> **Extract provided**
....................
Plaintiffs, however, argue that there can be no cognizable common interest in this case because: (1) "Great American does not have a duty to defend these individual defendants" (Plf.'s Mem. at 5) and (2) any common interest is destroyed by the fact that Dore and Great American are now adverse to one another in the Interpleader Action and in the small claims action (Plf.'s Mem. at 5). Plaintiffs' first argument is belied by the D O Insurance Policy itself; the Policy expressly provides that "[t]he insurer shall advance Costs of Defense prior to the final disposition of any claim, provided such claim is covered by the policy" (D O Insurance Policy, Section VII(E)). In addition, in the Interpleader Action, Great American admits that John A. Dore, Edwin W. Elder, Martin L. Solomon, William J. Barrett and Karla Violetto are all "Insured Persons" under the policy (Interpleader Complaint at ¶¶ 8-13).
....................
> **Exercise description**
Reproduce the entire court excerpt on the common-interest dispute, word for word.

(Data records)
....................
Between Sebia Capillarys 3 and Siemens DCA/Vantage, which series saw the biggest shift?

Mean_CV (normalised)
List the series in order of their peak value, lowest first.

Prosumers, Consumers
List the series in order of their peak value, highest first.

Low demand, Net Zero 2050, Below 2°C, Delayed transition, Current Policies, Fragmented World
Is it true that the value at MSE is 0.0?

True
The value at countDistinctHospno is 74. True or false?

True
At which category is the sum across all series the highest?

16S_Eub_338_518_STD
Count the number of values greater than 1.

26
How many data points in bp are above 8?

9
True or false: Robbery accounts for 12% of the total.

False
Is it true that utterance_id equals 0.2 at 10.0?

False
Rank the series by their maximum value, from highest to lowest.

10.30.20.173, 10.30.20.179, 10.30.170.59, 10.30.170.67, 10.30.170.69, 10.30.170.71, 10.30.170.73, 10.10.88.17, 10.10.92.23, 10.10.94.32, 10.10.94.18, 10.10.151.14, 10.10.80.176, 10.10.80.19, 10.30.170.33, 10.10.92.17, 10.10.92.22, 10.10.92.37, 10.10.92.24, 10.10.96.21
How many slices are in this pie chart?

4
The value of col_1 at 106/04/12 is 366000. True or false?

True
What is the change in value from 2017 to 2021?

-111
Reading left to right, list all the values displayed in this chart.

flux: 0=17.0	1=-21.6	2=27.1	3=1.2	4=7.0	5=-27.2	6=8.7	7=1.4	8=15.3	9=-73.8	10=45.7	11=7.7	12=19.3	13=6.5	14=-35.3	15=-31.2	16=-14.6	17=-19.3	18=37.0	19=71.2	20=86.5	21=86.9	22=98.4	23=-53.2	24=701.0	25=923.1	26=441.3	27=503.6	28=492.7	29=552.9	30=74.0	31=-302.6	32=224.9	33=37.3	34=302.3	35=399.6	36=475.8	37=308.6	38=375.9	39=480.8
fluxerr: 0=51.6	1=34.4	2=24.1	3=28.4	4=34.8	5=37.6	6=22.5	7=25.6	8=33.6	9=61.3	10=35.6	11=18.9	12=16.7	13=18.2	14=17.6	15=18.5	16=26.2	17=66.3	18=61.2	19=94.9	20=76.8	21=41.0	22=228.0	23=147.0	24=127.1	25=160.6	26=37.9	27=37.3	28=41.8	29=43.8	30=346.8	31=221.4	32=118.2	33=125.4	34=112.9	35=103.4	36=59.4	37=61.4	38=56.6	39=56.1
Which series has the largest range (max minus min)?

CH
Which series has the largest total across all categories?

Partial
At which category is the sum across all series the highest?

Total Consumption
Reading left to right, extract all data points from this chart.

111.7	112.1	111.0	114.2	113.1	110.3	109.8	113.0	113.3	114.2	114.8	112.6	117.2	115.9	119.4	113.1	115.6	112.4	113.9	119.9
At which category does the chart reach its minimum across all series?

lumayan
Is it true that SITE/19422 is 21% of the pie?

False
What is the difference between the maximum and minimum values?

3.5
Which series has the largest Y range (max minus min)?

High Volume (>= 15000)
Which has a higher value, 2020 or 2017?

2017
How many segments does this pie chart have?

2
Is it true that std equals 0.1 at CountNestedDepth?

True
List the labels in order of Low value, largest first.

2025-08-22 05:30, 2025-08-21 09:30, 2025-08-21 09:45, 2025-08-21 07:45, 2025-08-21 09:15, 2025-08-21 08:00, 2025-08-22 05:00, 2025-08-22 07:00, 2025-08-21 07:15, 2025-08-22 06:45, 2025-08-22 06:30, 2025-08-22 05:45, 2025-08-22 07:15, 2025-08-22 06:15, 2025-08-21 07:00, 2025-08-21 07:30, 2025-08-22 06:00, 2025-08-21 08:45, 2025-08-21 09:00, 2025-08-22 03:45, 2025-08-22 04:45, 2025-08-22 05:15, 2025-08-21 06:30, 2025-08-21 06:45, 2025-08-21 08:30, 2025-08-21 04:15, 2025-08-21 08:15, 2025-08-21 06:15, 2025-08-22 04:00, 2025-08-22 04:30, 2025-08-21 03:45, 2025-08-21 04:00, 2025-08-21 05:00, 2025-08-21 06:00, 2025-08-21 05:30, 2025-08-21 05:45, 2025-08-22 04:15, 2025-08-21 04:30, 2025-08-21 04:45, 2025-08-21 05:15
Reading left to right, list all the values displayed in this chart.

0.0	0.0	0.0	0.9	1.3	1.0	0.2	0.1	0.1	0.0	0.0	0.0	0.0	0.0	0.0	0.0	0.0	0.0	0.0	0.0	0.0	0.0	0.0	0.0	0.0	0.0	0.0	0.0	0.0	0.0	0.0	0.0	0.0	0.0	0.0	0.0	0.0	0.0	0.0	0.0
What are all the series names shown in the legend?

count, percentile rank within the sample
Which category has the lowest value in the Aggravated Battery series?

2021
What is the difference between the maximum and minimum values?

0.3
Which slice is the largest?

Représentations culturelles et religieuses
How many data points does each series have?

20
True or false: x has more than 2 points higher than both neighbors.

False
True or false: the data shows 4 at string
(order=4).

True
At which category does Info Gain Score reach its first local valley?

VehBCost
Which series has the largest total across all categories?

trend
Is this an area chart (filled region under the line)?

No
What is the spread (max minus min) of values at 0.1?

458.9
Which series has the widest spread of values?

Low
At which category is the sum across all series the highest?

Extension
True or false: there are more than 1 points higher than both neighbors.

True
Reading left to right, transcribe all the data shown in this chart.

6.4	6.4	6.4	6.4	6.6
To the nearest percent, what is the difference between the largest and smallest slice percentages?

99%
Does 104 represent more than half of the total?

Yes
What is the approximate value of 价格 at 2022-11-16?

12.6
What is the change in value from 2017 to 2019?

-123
....................
> **Answer space**
Plaintiffs, however, argue that there can be no cognizable common interest in this case because: (1) "Great American does not have a duty to defend these individual defendants" (Plf.'s Mem. at 5) and (2) any common interest is destroyed by the fact that Dore and Great American are now adverse to one another in the Interpleader Action and in the small claims action (Plf.'s Mem. at 5). Plaintiffs' first argument is belied by the D O Insurance Policy itself; the Policy expressly provides that "[t]he insurer shall advance Costs of Defense prior to the final disposition of any claim, provided such claim is covered by the policy" (D O Insurance Policy, Section VII(E)). In addition, in the Interpleader Action, Great American admits that John A. Dore, Edwin W. Elder, Martin L. Solomon, William J. Barrett and Karla Violetto are all "Insured Persons" under the policy (Interpleader Complaint at ¶¶ 8-13).